# Directive:
Rewrite everything in the earnings call opening from "Good day, ladies" down to "you may begin.", changing "host" to "moderator".

# Exercise passage:
-=-=-=-=-

Good day, ladies and gentlemen and welcome to the Resources Global Professionals Fourth Quarter Earnings Conference Call. [Operator Instructions] As a reminder, this conference call is being recorded. I would now like to introduce your host for today’s conference, Alice Washington, General Counsel of Resources Global Professionals. Ma’am, you may begin.

Alice Washington

Analyst

Thank you, operator. Good afternoon, everyone and thank you for participating today. Joining me on this call today are Kate Duchene, our Chief Executive Officer and Herb Mueller, our Chief Financial Officer. During this call, we will be commenting on our results for the fourth quarter and year ended May 26, 2018. We apologize for the delay in today’s press release. Our news release service had a technical issue and by now you should have a copy. If you need a copy and are unable to access the copy on our website, please call Shannon MacPhee at 714-430-6363 and she will assist you. Before introducing Kate, I would like to remind you that we may make forward-looking statements during this call. Such statements regarding future events or future financial performance of the company are just predictions and actual events or results may differ materially. Please see our Form 10-K report for the year ended May 27, 2017 for a discussion of some of the risks, uncertainties and other factors, such as seasonal and economic conditions that may cause our business, results of operations and financial conditions to differ materially from the results of operations and financial conditions expressed or implied by forward-looking statements made during this call. I will now turn the call over to Kate Duchene.

-=-=-=-=-

# Collected data:
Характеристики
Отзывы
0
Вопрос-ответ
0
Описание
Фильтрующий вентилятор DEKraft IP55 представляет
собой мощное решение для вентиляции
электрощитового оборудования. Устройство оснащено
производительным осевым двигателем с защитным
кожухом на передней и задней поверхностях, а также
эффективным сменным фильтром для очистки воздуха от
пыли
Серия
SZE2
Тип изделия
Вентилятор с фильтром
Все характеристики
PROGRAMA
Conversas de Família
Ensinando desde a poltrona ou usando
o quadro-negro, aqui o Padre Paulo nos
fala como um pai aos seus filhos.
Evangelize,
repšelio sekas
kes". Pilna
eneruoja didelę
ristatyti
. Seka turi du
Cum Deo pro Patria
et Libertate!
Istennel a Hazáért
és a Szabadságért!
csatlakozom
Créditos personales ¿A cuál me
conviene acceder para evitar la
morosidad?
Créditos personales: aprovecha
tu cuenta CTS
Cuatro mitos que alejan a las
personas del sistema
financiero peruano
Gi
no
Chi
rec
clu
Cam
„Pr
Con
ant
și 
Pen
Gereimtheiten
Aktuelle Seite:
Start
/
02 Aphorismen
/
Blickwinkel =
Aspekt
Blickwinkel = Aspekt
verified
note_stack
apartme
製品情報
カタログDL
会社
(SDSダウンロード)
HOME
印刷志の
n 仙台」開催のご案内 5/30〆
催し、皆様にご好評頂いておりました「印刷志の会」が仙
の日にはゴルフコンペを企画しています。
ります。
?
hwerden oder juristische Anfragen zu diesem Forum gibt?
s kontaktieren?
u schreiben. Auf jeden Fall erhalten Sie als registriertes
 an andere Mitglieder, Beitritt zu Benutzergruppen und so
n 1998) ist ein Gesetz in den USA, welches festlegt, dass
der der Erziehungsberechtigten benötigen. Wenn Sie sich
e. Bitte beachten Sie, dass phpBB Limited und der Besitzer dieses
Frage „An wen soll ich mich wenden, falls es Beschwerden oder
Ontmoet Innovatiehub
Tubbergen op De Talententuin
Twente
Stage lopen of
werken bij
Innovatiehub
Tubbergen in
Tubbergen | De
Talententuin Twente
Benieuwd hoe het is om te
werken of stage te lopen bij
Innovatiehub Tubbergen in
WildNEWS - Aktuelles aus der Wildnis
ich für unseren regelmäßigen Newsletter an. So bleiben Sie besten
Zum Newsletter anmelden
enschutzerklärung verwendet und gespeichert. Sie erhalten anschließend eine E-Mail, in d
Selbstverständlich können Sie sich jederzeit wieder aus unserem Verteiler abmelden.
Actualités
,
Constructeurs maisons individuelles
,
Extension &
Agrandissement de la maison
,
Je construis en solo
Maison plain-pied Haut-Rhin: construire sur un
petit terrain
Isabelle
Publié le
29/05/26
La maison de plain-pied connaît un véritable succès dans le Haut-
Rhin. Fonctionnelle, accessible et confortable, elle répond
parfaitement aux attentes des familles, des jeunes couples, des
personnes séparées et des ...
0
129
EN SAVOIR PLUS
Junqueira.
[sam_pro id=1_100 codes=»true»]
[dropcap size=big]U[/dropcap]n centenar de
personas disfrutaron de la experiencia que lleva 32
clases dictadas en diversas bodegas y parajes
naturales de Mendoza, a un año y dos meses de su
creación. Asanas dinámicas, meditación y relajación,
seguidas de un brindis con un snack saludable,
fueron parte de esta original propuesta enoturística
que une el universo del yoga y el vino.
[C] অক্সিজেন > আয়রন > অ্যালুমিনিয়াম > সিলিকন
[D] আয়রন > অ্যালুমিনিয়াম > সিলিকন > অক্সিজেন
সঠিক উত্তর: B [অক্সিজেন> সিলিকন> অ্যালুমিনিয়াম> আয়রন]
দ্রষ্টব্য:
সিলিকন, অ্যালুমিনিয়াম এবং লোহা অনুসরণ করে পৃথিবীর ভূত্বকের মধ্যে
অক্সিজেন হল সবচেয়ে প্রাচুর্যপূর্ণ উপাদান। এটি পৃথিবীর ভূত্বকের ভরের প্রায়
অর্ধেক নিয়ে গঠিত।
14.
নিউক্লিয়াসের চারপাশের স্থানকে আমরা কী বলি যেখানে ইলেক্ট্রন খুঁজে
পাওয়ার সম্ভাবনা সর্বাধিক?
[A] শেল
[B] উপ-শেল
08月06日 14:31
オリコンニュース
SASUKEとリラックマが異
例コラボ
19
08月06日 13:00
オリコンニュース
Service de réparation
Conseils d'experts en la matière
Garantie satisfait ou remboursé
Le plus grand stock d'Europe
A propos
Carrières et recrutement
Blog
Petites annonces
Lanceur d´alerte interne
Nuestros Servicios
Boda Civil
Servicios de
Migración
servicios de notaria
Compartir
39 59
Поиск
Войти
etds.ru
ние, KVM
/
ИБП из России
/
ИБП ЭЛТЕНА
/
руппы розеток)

-=-=-=-=-

# Task response:
Good day, ladies and gentlemen and welcome to the Resources Global Professionals Fourth Quarter Earnings Conference Call. [Operator Instructions] As a reminder, this conference call is being recorded. I would now like to introduce your moderator for today’s conference, Alice Washington, General Counsel of Resources Global Professionals. Ma’am, you may begin.